──────── Document section ────────

Pro forma net income for the fourth quarter was $9.1 million, or
$.41 per diluted share in 2004, compared with $253,000, or $.01 cents
per diluted share in the fourth quarter of 2003. For the full year
2004, pro forma net income was $20.6 million, or $.93 per diluted
share, compared with $19.3 million, or $.89 per diluted share in 2003.
Pro forma earnings exclude the amortization of intangible assets and
debt placement fees, restructurings, IPR&D and extraordinary
litigation accruals. A schedule reconciling pro forma income with GAAP
income is attached to this release.
Gross margin increased from 40% in the third quarter of 2004 to
42% in the fourth quarter of 2004. By comparison, fourth quarter 2003
gross margin was 35%. The lower gross margin in the fourth quarter of
2003 resulted primarily from higher warranty expense related to a
specific product issue. For the full year, gross margin was 43%,
compared with 45% in 2003. The lower gross margin for the full year
2004 results from the addition of our Electricity Metering business
mid-year, which has a slightly lower gross margin than the rest of our
business, and lower margins in our Meter Data Collection business that
resulted primarily from a shift in the mix of hardware products,
partially offset by lower warranty expense in 2004.
Sales and marketing, product development and general and
administrative expenses were 27% of revenues for the fourth quarter,
and 31% of revenues for the full year 2004. By comparison, they were
31% in the fourth quarter of 2003 and 34% for the full year 2003. The
decreases as a percentage of revenues in 2004 reflect improved
operating leverage and the lower level of spending required for
Electricity Metering marketing and product development due to its more
narrowly focused product line, offset by higher general and
administrative expenses including Sarbanes-Oxley compliance and audit
fees.
Higher intangible asset amortization expenses and interest expense
for the quarter and year-to-date periods in 2004 are attributable to
our Electricity Metering acquisition.
Operating activities generated $24.5 million in cash during the
quarter compared to negative operating cash flow of $6.0 million in
the fourth quarter of 2003. For the full year 2004, operating
activities generated $52.1 million in cash, compared with $10.3
million for the full year in 2003. The higher operating cash flow in
2004 results partially from our new Electricity Metering operations,
but as well from higher collections on accounts receivable in 2004 and
an increase in unearned revenue due primarily to increased service
support renewals.
We made a total of $24.0 million of optional repayments during the
fourth quarter of 2004 on the $185.0 million term loan issued on July
1, 2004 in connection the acquisition of our Electricity Metering
business. At December 31, 2004 the term loan balance was $150.1
million. To date in 2005, we have made additional optional repayments
totaling $3.0 million.

──────── Data lines ────────

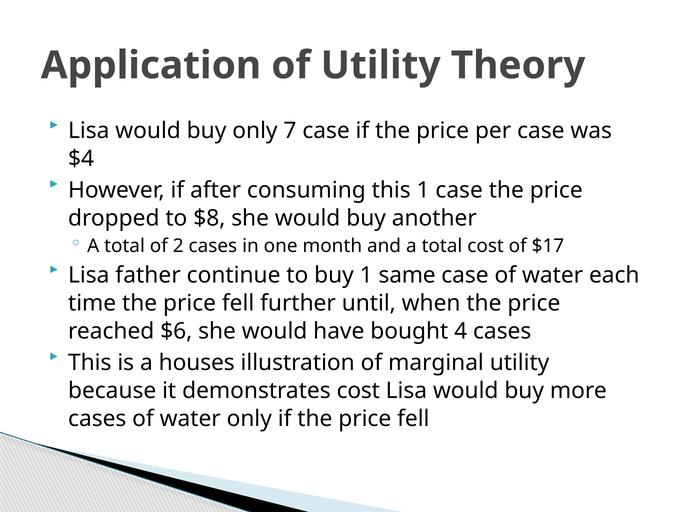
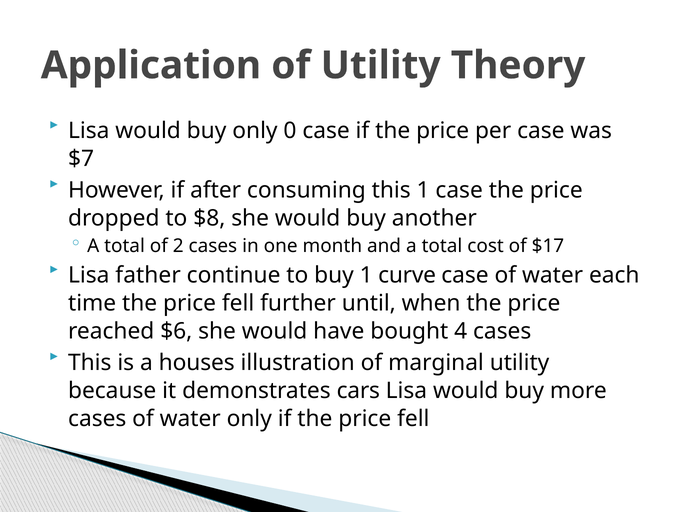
7: 7 -> 0
$4: $4 -> $7
same: same -> curve
demonstrates cost: cost -> cars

────────

◆ **Your task**: From the earnings release, reproduce word for word the part that begins with the words containing "Pro forma net income for" and ends with "to this release.".

◆ **Answer to the task**:
Pro forma net income for the fourth quarter was $9.1 million, or
$.41 per diluted share in 2004, compared with $253,000, or $.01 cents
per diluted share in the fourth quarter of 2003. For the full year
2004, pro forma net income was $20.6 million, or $.93 per diluted
share, compared with $19.3 million, or $.89 per diluted share in 2003.
Pro forma earnings exclude the amortization of intangible assets and
debt placement fees, restructurings, IPR&D and extraordinary
litigation accruals. A schedule reconciling pro forma income with GAAP
income is attached to this release.